▸ Exercise details
Below are the records to retype. Keep every character exactly and leave out the pictures.

▸ Source records
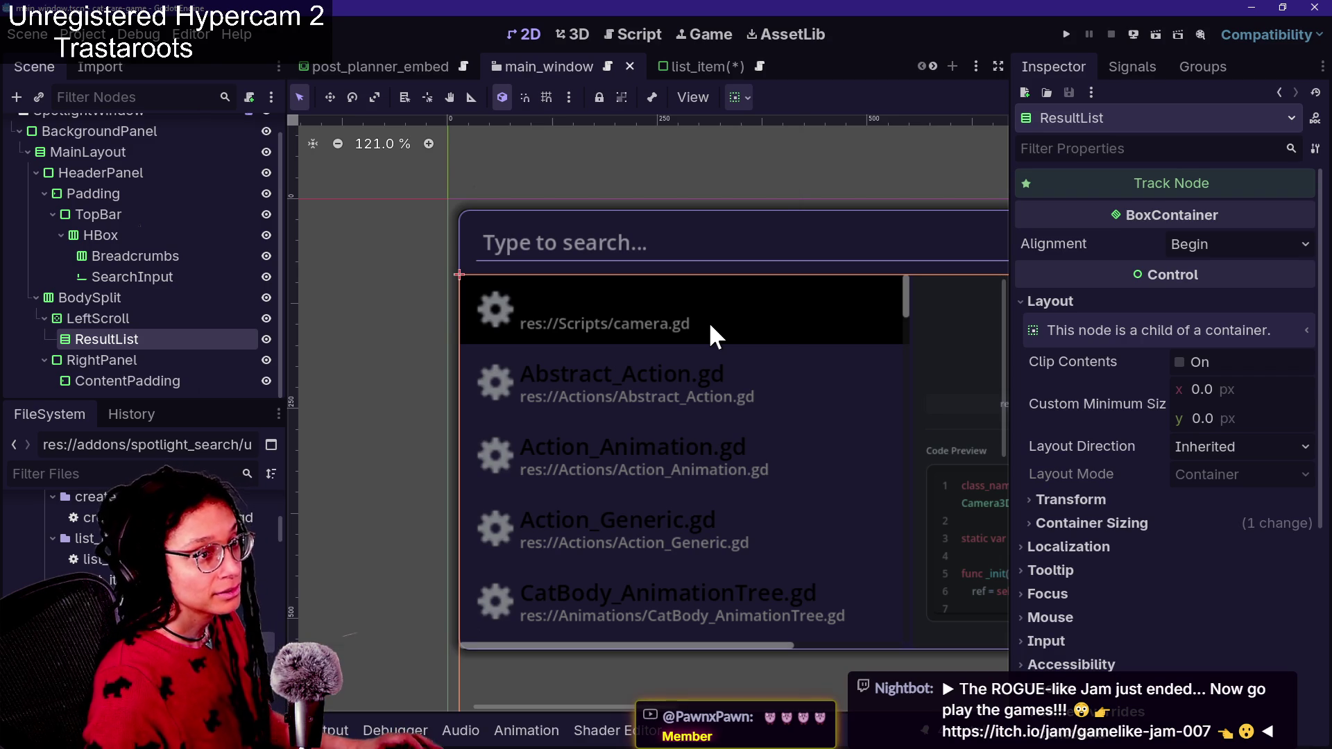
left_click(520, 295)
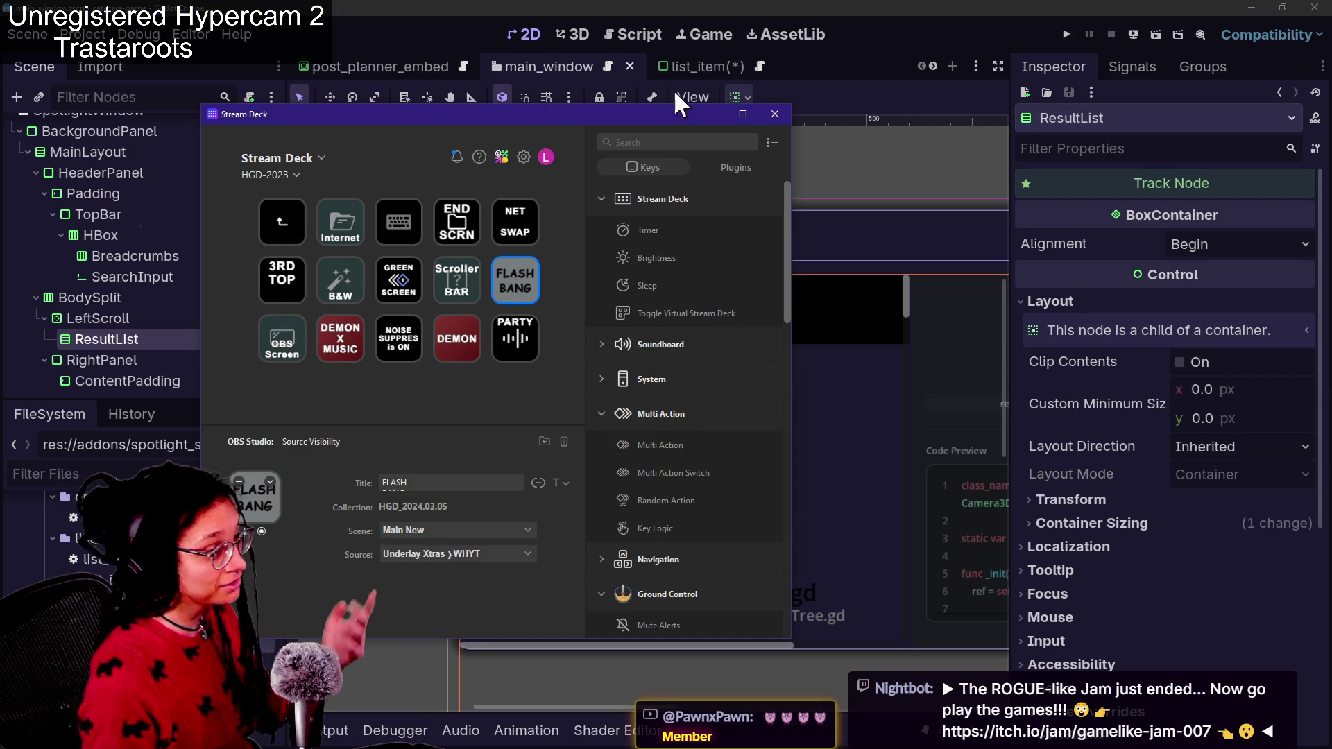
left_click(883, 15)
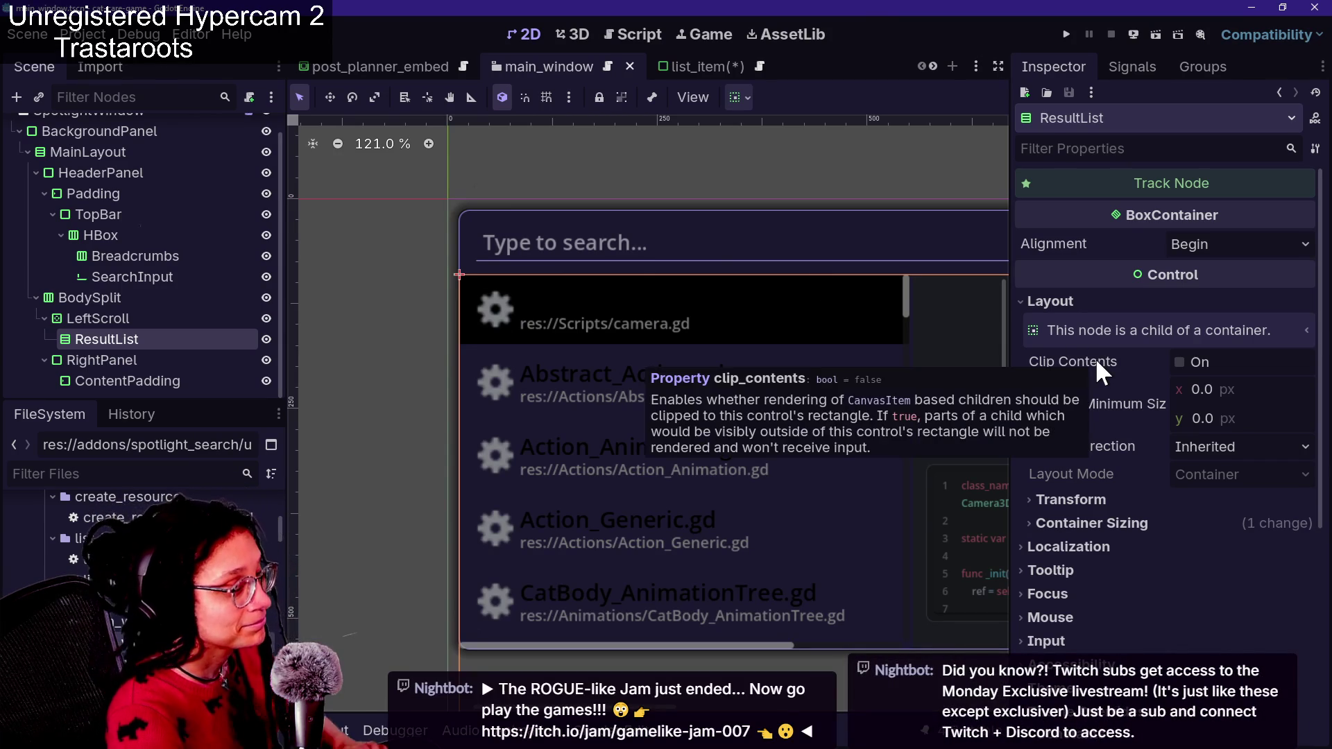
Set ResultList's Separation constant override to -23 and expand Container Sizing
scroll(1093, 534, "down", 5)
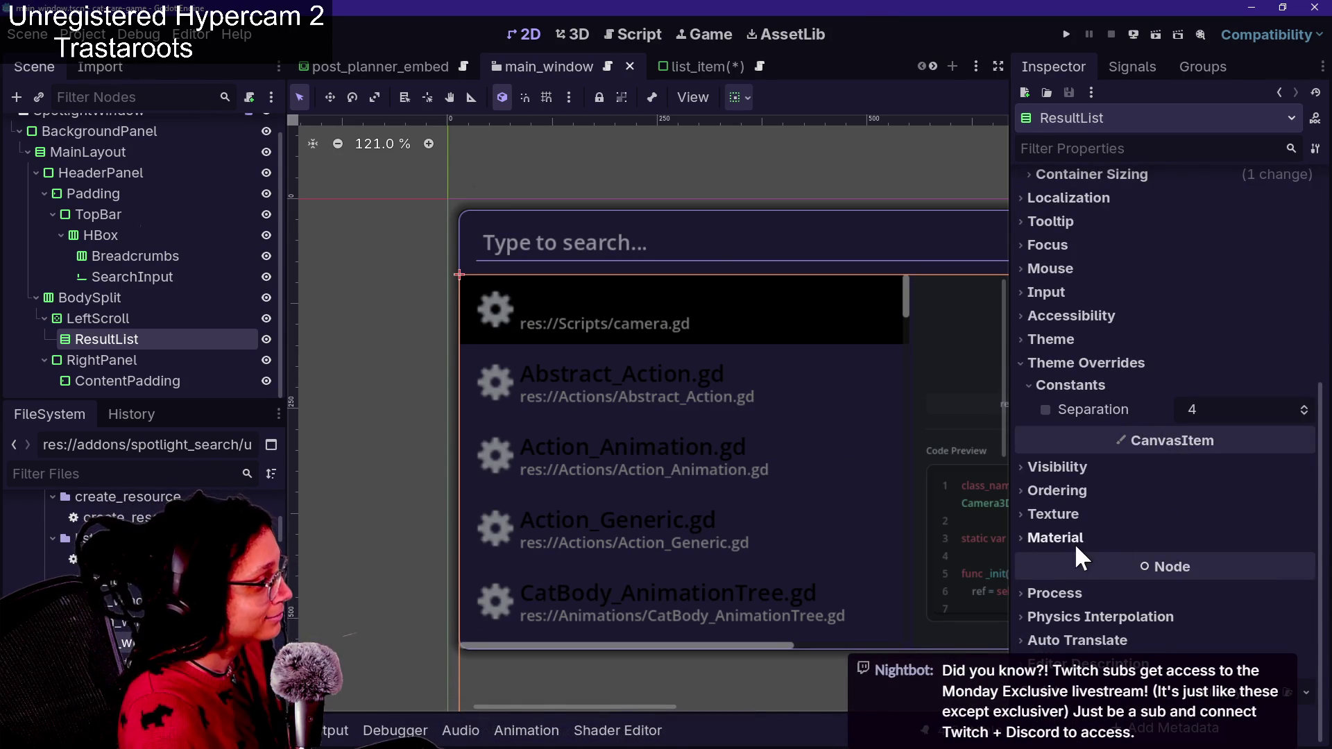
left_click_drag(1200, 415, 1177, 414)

▸ Exercise result
left_click(520, 295)
left_click(883, 15)
Set ResultList's Separation constant override to -23 and expand Container Sizing
scroll(1093, 534, "down", 5)
left_click_drag(1200, 415, 1177, 414)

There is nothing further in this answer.